Меня оставили дома одну: я болею, и мне нельзя гулять. У меня коклюш, бывает тяжело дышать, и кашель до слёз. Иногда идёт кровь носом, и сестра подставляет мне маленькую кастрюльку с ручкой, а я её за это дразню - "Юлька-кастрюлька". Меня даже клали в больницу, в какую-то маленькую палату, где весь день и ночь горит под потолком белый шар лампы. Несколько раз водили на улицу Солянка (правда смешное название?) в дом с большой лестницей, где я сидела одна в маленькой круглой железной комнате, а чтобы не плакала, давали в руки покрутить се-кун-до-мер. Я это слово запомнила сразу и, когда приходила, спрашивала его, а врач улыбалась.

Чтобы прошёл коклюш, мы вместе с мамой летали куда-то на самолёте с военного аэродрома, но только я этого не запомнила, потому что долго ждали во Внукове и я заснула. Когда очнулась у мамы на руках, какой-то военный очень кричал на мою маму и другого военного. С моей головы упала шапка, и тот кто кричал погладил меня по голове и сказал: "Молитесь, чтобы пронесло, и никто не доложил о случившемся". Даже после этого случая кашель всё не проходил, и я продолжала кашлять до посинения.

Мама ушла в булочную на набережной за хлебом. Я хожу в валенках, замотанная крест-накрест в платок: дома холодно. Кто-то из знакомых вырезал для меня двух человечков из школьного мела, и я разговариваю с ними и вожу их по краешку стола.

Вдруг из-за шкафа появился красивый человек в красном тулупе и с деревянным сундучком на ремешке через плечо. Я совсем не испугалась. Он улыбнулся, и мне стало хорошо, когда он положил свою тёплую руку мне на голову и как будто спросил: "Болеешь?" Я ответила: "Угу". Тогда он достал из сундучка что-то сладкое и положил мне в рот, потом подул чем-то тёплым мне в ухо. Я зажмурилась, а когда открыла глаза, он пропал. Мне стало обидно, почему он так быстро ушёл и ничего больше не сказал. В это время открылась дверь, мама вернулась. Она встретила по дороге папину сестру, которую я почему-то зову "Ксенья-пупок". Наверное, потому что, когда она приходит, она всегда нажимает большим пальцем на мой пупок и говорит, что он совсем пустой. Она работает в метрострое на складе и ещё каждые два месяца сдаёт свою кровь в больнице, и обязательно каждый раз мне приносит что-нибудь вкусное. То булочку с орешками, то печение с зубчиками, а то маленькую шоколадку в красной обертке с шестью полосочками. Я всегда делюсь шоколадкой с тётей, с мамой и Юлей.

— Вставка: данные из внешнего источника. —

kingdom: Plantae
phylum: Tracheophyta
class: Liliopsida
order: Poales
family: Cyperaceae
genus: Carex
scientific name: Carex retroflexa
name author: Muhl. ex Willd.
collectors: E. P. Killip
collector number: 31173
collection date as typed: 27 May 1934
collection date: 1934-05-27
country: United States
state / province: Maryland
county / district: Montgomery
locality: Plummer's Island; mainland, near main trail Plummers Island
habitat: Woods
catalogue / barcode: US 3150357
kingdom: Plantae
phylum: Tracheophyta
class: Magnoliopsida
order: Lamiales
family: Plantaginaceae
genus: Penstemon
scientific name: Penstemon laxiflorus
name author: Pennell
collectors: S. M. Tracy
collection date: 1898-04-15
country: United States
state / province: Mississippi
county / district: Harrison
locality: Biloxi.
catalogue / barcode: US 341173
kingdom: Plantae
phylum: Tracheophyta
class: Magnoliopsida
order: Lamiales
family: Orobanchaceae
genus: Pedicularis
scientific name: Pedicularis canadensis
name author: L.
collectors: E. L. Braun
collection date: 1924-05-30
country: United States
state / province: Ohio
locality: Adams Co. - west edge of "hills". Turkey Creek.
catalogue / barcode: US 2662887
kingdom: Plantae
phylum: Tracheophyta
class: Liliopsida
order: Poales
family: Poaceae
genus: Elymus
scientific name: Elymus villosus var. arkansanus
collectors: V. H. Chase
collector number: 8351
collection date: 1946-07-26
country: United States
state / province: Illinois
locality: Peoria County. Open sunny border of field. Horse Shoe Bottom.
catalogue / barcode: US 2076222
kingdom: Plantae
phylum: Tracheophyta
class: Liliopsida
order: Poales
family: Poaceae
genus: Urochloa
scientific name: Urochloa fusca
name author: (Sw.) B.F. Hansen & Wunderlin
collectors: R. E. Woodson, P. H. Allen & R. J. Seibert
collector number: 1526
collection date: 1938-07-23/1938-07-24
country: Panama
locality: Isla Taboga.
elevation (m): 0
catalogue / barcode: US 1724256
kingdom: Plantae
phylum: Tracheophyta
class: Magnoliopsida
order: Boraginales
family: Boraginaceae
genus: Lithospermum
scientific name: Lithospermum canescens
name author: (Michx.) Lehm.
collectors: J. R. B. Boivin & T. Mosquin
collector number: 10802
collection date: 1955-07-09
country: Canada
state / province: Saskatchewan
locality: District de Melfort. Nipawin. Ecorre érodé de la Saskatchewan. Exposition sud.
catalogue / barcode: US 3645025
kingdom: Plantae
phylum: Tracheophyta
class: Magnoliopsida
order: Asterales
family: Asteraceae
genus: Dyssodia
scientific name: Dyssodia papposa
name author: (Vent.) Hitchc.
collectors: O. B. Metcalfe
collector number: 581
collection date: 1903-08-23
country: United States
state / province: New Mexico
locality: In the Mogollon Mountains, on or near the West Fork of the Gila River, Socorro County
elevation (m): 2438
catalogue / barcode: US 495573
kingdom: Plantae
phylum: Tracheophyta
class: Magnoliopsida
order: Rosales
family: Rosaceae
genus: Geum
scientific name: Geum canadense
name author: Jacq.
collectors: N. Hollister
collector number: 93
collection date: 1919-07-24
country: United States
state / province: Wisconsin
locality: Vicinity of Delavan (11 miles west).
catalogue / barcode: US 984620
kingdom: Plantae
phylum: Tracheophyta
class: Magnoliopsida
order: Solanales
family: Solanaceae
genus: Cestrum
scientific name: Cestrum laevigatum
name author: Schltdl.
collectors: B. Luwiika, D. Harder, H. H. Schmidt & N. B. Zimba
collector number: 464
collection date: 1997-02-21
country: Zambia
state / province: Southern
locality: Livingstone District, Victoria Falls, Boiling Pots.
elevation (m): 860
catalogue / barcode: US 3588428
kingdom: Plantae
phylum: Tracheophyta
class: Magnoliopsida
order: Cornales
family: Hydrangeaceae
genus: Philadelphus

"Мама, мама, а сейчас ко мне приходил мужик в красном тулупе и сундучком на ремешке", - кричу я. Мама спрашивает: "Агитатор, что ли?" Я твёрдо говорю: "Нет". Она спрашивает: "Может Дед Мороз?" Я говорю: "Да нет же, Деда Мороза я уже видела в детском саду. Он был толстый, с белыми волосами и с бородой. Из красного мешка всем детям раздавал подарки на Новый год, и от него пахло так же, как от нашего повара из детского сада". "Нет, мама - говорю я. - Дед Мороз старый, а этот молодой и красивый!"

Ксенья-пупок говорит маме: "Ну кто же к ней мог зайти? Ты же, Ольга, закрыла её на ключ". "И то правда, - отвечает мама, - видно у девчонки опять температура".

Ксенья-пупок иногда плачет, когда вспоминает погибшего на войне мужа, а мама говорит: "Это был настоящий мужик!" А сегодня тётя принесла мне яичко. Я конечно знаю, что есть курица, которая приносит яйца. Вот только не понимаю, где она их берёт? Мне сестра читала книжку про курицу Рябу, но живьём я курицу не видела. В саду нам давали омлет из американского белка, это было очень вкусно, но всего два раза.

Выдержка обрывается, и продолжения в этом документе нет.